Damn. Sorry no picture this time around.

Every salsa I’ve made has been fairly simple and uncomplicated; either guacamole or salsa fresca. Both are tasty enough but provide little challenge, and yet they lack any depth or intricacy of flavors.

So when I tried one of Rick Bayless’ recipes from Salsas That Cook, the result was simply amazing, simply by using one simple process.

Roasting.

I started with three plum tomatoes and a fresh poblano pepper under the broiler for about 15 minutes till they were heated through, charred on all sides, then followed up with some garlic and sweet red onions for 15 minutes at 425 degrees.

I removed some of the charred skin from the pepper, along with the seeds, then tossed all into the food processor along with some salt, tomato paste, and cilantro. And for added fun, a teaspoon of thyme.

OMG.

Restaurant quality salsa, I kid you not. Totally kickass.

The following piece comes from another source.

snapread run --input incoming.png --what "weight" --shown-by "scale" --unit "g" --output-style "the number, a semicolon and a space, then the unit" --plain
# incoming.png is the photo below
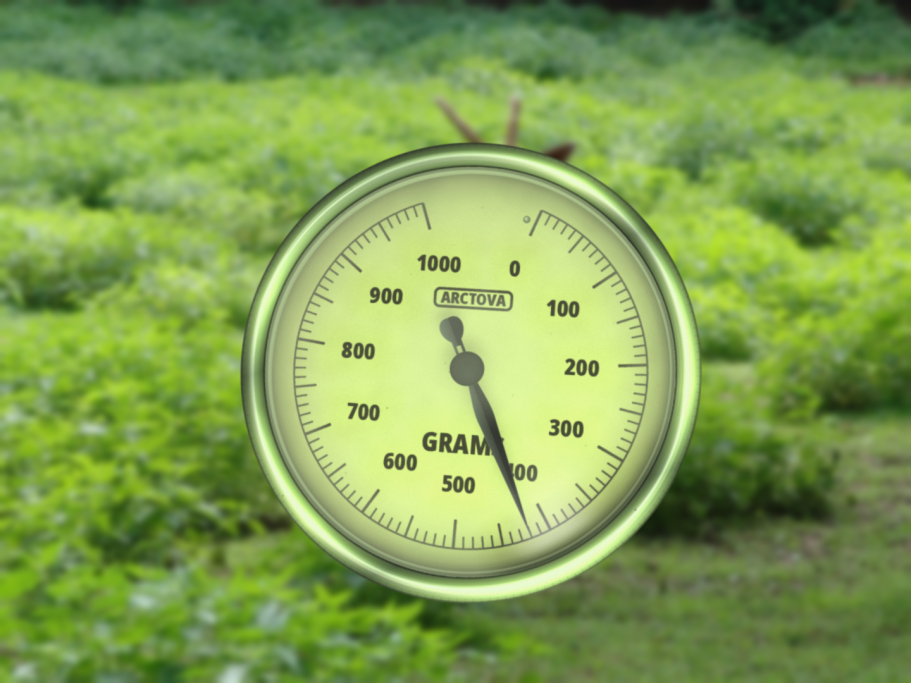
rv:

Rick had described this as a mild cousin to the roasted tomato with jalapeño salsa on a page somewhat earlier, and fool that I was, I assured my wife that she would soon have a salsa that wouldn’t send her cat’s tongue to the milk bowl.

Boy was I wrong. His use of the word ‘mellow’ didn’t quite sit with wifey when she tasted it.

Alas! Complex, flavorful…one of the best I’ve ever made.